Synonymes est d’abord un film qui étonne. Par le sujet qu’il aborde, inspiré de l’expérience du réalisateur - Yoav, israélien, fuit pour la France son pays qu’il abhorre, et décide de ne plus parler un mot d’hébreu - mais aussi par ses personnages, tous complexes (parfois mentalement dérangés?) et à l’identité jamais clairement intelligible, du jeune bourgeois plein aux as qui tente par l’écriture de donner de la teneur à une vie d’une écrasante banalité au Juif qui cherche à débusquer l’antisémite sous chaque individu, en passant par un protagoniste qu’on ne parvient jamais vraiment à cerner.
Déroutant, le film l’est aussi par les incohérences d’un récit chaotique, incohérences qui privent le spectateur de tout point de repère. Pourquoi Yoav va t-il se faire embaucher à l’ambassade de France d’Israël s’il déteste son pays? Comment trouve t-il dès son arrivée un appartement à occuper? Comment séparer le vrai du faux dans les récits qu’il livre de son enfance? Des hésitations qui reflètent l’errance du protagoniste, désillusionné par la réalité d’une France qu’il avait idéalisée.
Enfin, c’est également l’aspect formel (une succession de plans rapprochés, une caméra en mouvement quasi-perpétuel…) qui bouleverse les attendus.
Synonymes est aussi un film qui marque par son côté brut et par son âpreté certaine, qui rappelle parfois celle du documentaire. Peu de musique hormis celle jouée par les personnages, des caméras qui cernent au plus près un visage qu’aucune émotion ne traverse jamais, des corps qui l’on voit nus, frigorifiés, jouissant ou humiliés.

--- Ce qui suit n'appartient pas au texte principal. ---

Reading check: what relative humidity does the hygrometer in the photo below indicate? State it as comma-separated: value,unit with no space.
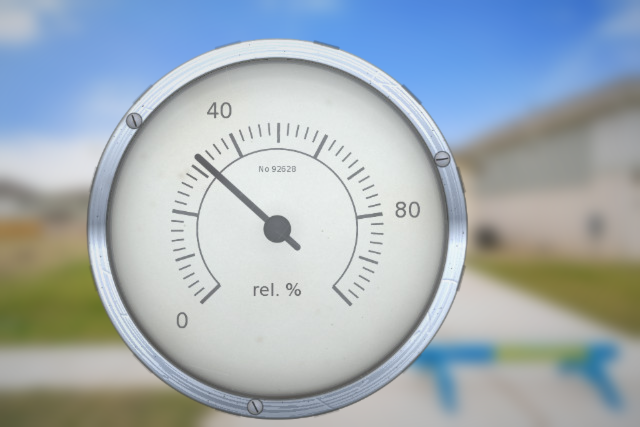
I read 32,%
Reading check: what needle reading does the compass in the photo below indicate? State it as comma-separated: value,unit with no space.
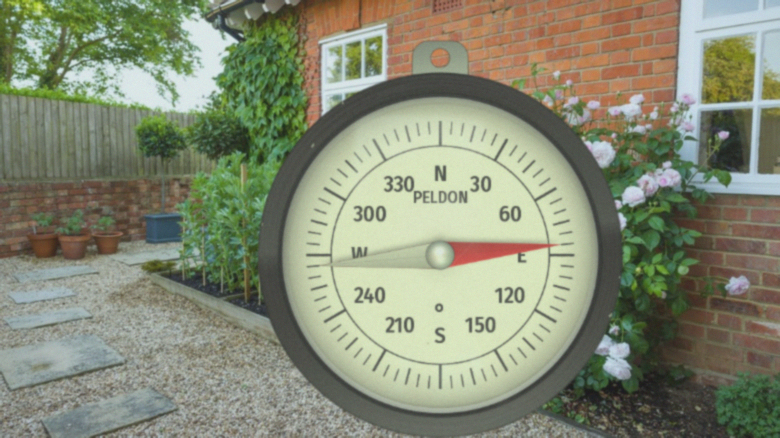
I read 85,°
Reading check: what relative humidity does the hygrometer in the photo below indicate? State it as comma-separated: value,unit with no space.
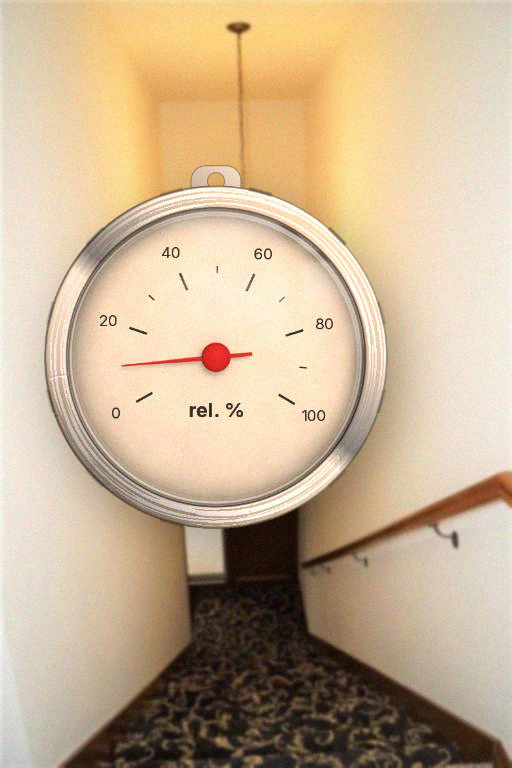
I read 10,%
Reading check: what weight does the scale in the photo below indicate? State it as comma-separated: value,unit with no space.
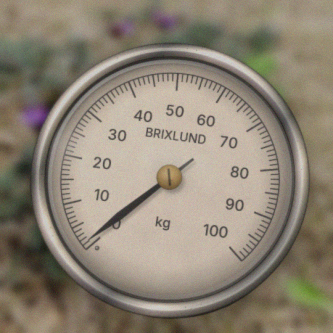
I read 1,kg
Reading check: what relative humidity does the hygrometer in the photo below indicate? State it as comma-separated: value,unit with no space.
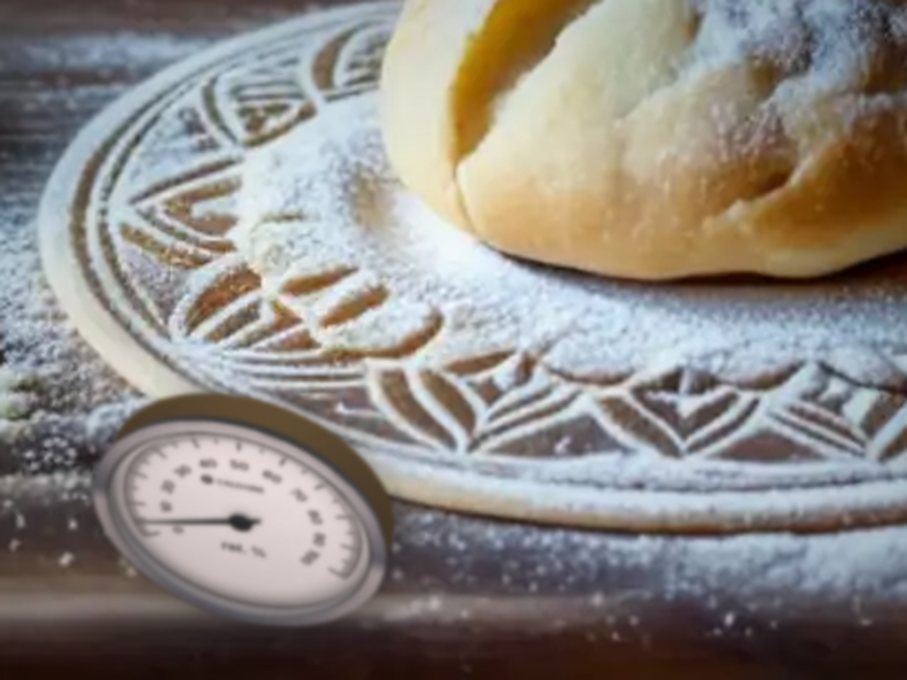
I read 5,%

Et une tension qui imprègne le film en même temps qu’une violence contenue que l’on sent prête à ébranler à tout moment ce corps puissant et fort qui occupe une place prépondérante à l’écran. Mais si le film marque, c’est aussi par le nombre de sujets qui pointent à l’écran - l’identité et la désillusion, l’arrachement à la patrie, l’intégration, le rapport aux mots ou la fidélité - sans jamais faire l’objet d’un traitement explicite, d’une dénonciation ou d’un plaidoyer. Et si Lapid s’autorise la critique, c’est en laissant de côté conformisme et attendus pour préférer une ironie cynique (on pense ici à la scène de l’école républicaine).
Finalement, Lapid nous montre des faits, une histoire qui n’est jamais limpide, des plans qui indigent, émeuvent ou surprennent, mais se tient toujours à distance et évite toute explicitation. Les références abondent, les interprétations aussi, mais il n’y a personne ici pour nous prendre par la main.
Impossible donc de rester de marbre devant Synonymes. On est embarqués (dès le premier plan, caméra en main, qui suit la course du personnage dans les rues de la capitale), dans un récit qui ne nous laissera aucun répit. On nous montrera tout, on nous donnera à voir des scènes d’une hétérogénéité déroutante en nous épargnant tout didactisme, nous laissant seuls face à la tension et la forme d’étrangeté qui émanent d’une histoire trouble et atypique livrée sans fioritures, interprétée d’ailleurs avec une force rare par l’acteur principal Tom Mercer, révélation du festival.
Mais on aurait tort de se focaliser uniquement sur la forme, puisque dans Synonymes, il y aussi de l’humain. Humanité d’un bourgeois sans repère, d’un père inquiet pour son fils, d’un Yoav déterminé et intègre.
On pourra reprocher à Nadav Lapid d’abandonner trop tôt l’idée pourtant séduisante de faire parler son personnage en synonymes, de livrer un récit bancal ou de s’éparpiller dans une deuxième partie trop confuse. Mais on ne retirera au film ni l’originalité du fond et de sa forme, ni son refus du conformisme, ni sa force et son efficacité certaine.
Synonymes reste un long-métrage déroutant mais fort, âpre mais puissant. Une donnée brute qu’il nous faudrait lentement digérer et apprécier pour interpréter ce que Lapid nous donne à voir sans complaisance ni artifice avec une distance qui rappelle parfois celle du documentaire.
C’est nouveau, déroutant, puissant et intelligent.